In this manuscript the authors present the ground-based measurement results of concentrations and isotopic ratios (¹⁵N/¹⁴N and ¹⁸O/¹⁶O) of NO_x and HONO in the wildfire smoke plumes in the Western U.S. With a simple box model, they are able to use the data to assess the relative importance of pathways of HONO formation and loss in the smoke plumes.  The research approach is innovative and is capable of providing insights into HONO formation mechanisms, although its low method sensitivity limits its applications to air masses with relatively high levels of NO_x and HONO, such as urban atmosphere and wildfire plumes.  The paper contains valuable and useful information and thus should be published.  I do have some concerns and comments below that need to be addressed before the manuscript is accepted for publication.

There were simultaneous real-time measurements of HONO, NO_x and other relevant parameters during the study, as stated in the manuscript and published in Kaspari et al. (2021).  I suggest the authors to validate the denuder sampling methods by comparing the concentrations of NO_x and HONO with those by Kaspari et al. (2021) and to address the comments by Referee #1 regarding potential interference from PAN on NO_x sampling by denuders.  It is critical to prove the methods used to be accurate and reliable before any significant conclusion can be made.

The authors reported that nitrate photolysis plays only a minor role (<5%) in HONO formation in daytime aged smoke, while heterogeneous NO₂-to-HONO conversion contributes 85-95% to total HONO production, followed by OH+NO (5-15%).  This finding is in line with what we would expect from our current understanding in HONO chemistry in the environments with moderately elevated NO_x levels.  However, it should be pointed out that HONO can be produced by different mechanisms in different NO_x concentration regimes.  Extensive field and laboratory studies in the past 30 years have shown that the HONO budgets can be well predicted and constrained by the reactions of NO and NO₂ in the high-NO_x environments.  However, other mechanisms, such as photolysis of surface nitric acid and particulate nitrate, may play an important role in the low-NO_x environments.   The real-time measurement data reported by Kaspari et al. (2021) (and also the time-series plot in Figure S3) showed very high concentrations of HONO (up to 6 ppb) and NO₂ (over 40 ppb) in bands of smoke plumes, in contract to very lower concentrations in the background air outside the plumes.   Due to the long sampling times (2-12 hours for HONO and 0.75 – 2.5 hours for NO_x) required for the concentration and isotopic measurements, the “averaged” data may not be representative of wildfire smoke plumes, especially when there were significant dilution by background air in the “aged” plume.  Cautions should be taken in interpreting the skewed averaged data.

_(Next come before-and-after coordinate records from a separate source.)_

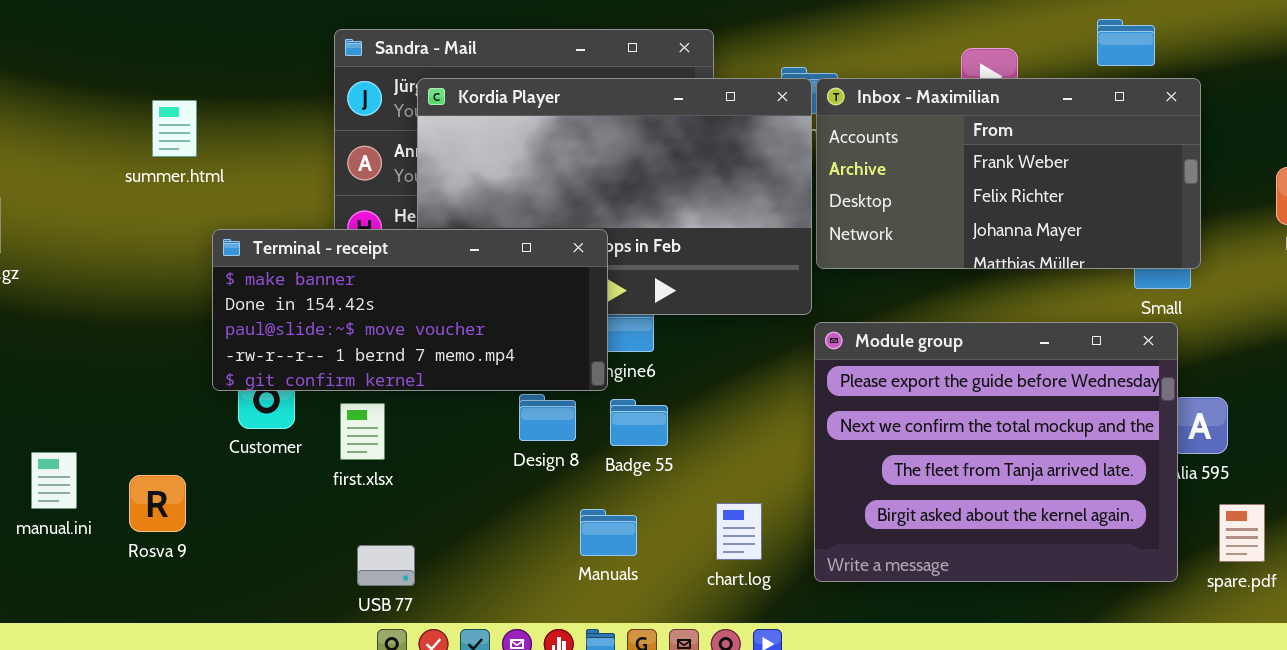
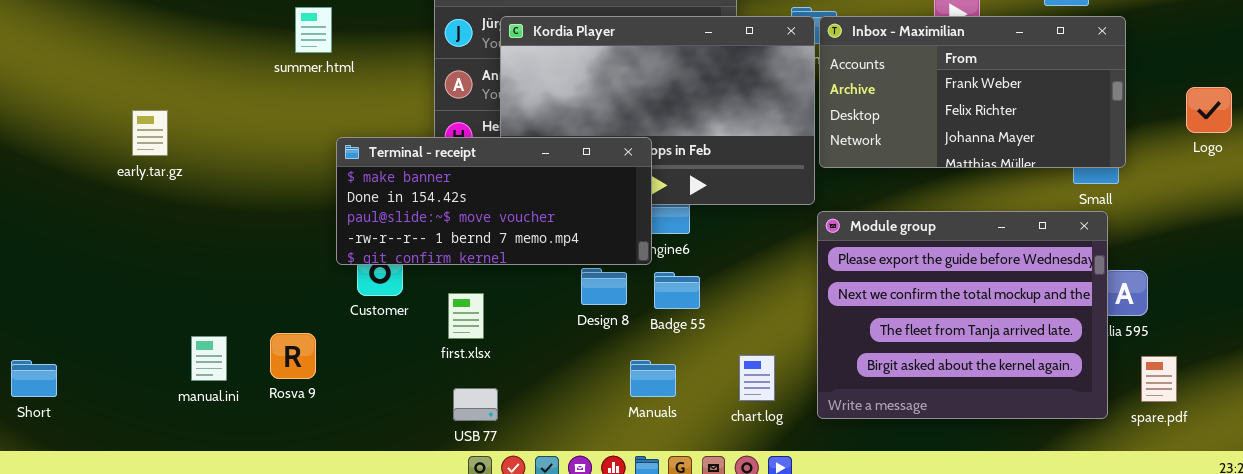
summer.html: [152,100,197,157] -> [295,7,332,53], moved
first.xlsx: [340,403,385,460] -> [448,293,484,339], moved
manual.ini: [31,452,77,509] -> [191,336,227,381], moved

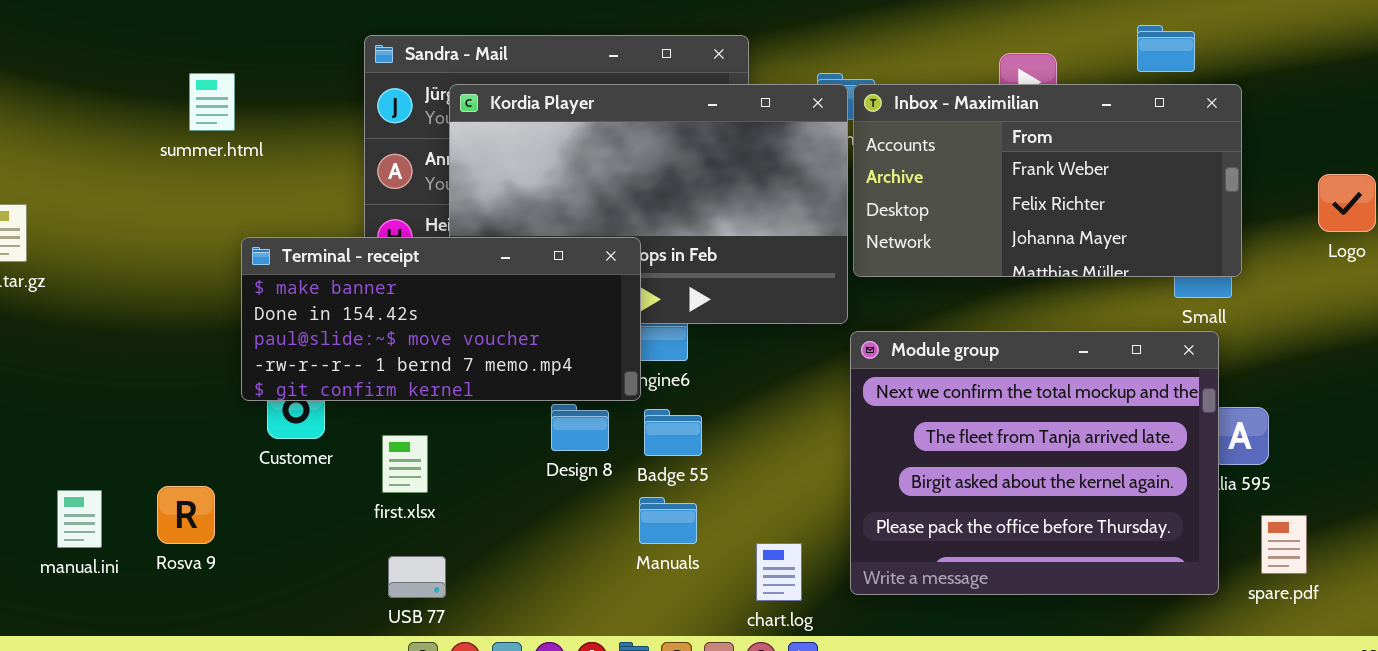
Module group: [817,211,1108,419] -> [850,331,1219,595], scrolled down 1 row
chart.log: [739,355,775,401] -> [756,543,802,601], moved
Manuals: [630,360,676,397] -> [639,497,697,544], moved

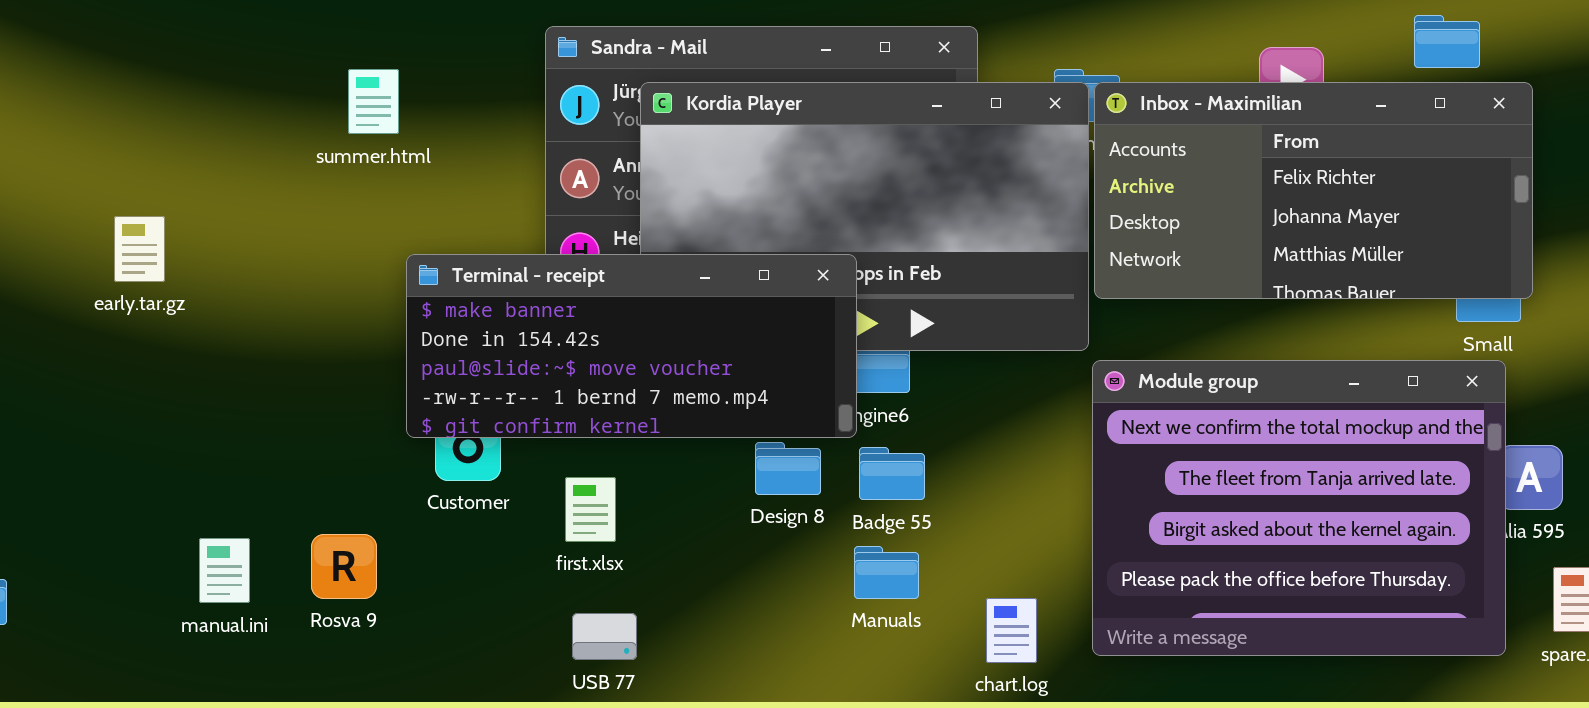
Inbox - Maximilian: [853,84,1242,277] -> [1094,82,1533,299], scrolled down 1 row

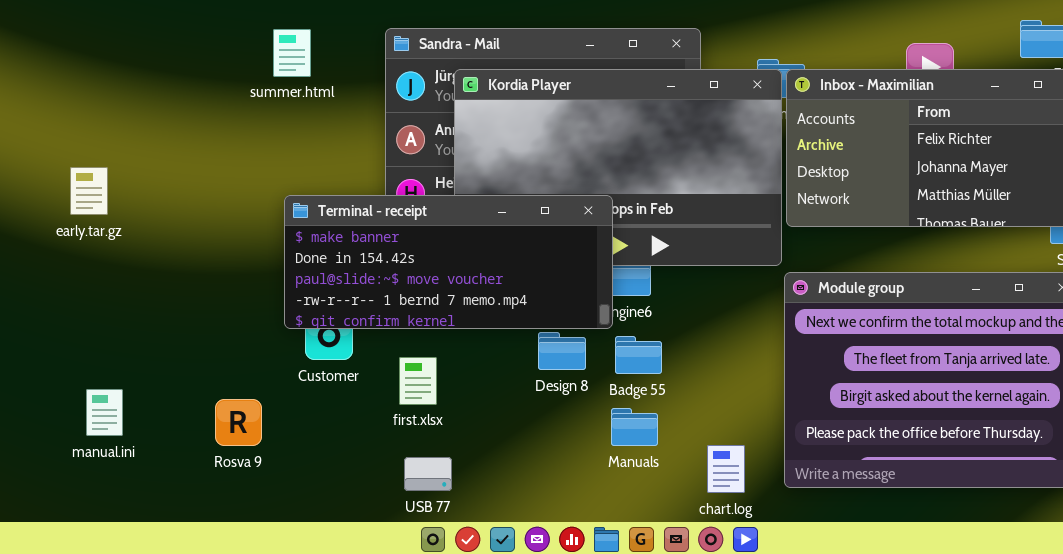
summer.html: [348,69,399,134] -> [273,29,311,77], moved
manual.ini: [199,538,250,603] -> [86,389,123,436], moved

The manuscript contains two appendixes and a supplement, and it summarizes the key reactions with isotopic fractionation information in a figure. This unusual presentation style is sometime jumpy and confusing. I suggest that some reorganizations of the manuscript should be made to smooth the flow of data presentation and discussion and to made it easier to read. 

Page 6 line 165: the minimum detection limit of 0.07 mM seems too high.  It should be 0.07 µM.

Page 14 equations (A1) and (A2): what are R and P in the equations? Is R for the rate of production/loss?  From the expression of (A2), P should be the fraction of OH-NO reaction to the total HONO production.  All the terms in equations should be defined in the text.

Page 15 equation (A4):  Since the sampling was conducted on the ground stations, ground surface should be considered in S/V; it may be important for the heterogeneous HONO production near the ground, especially during the night.

Page 16 equation (B3): Should the equation be as follows?

1/ϒ_l = 1/α + 1/Γ_b

The calculations in lines 393-494 do not make sense.

Figure 5:  How do you define the fraction of remaining HONO upon photolysis (F_rp)?  For a daytime aged plume arrived at the site from tens km away, >99% of the original HONO would be photolyzed within a few hours during the transport.  So with <1% of HONO remaining upon photolysis, >15% of R4 contribution may still be possible.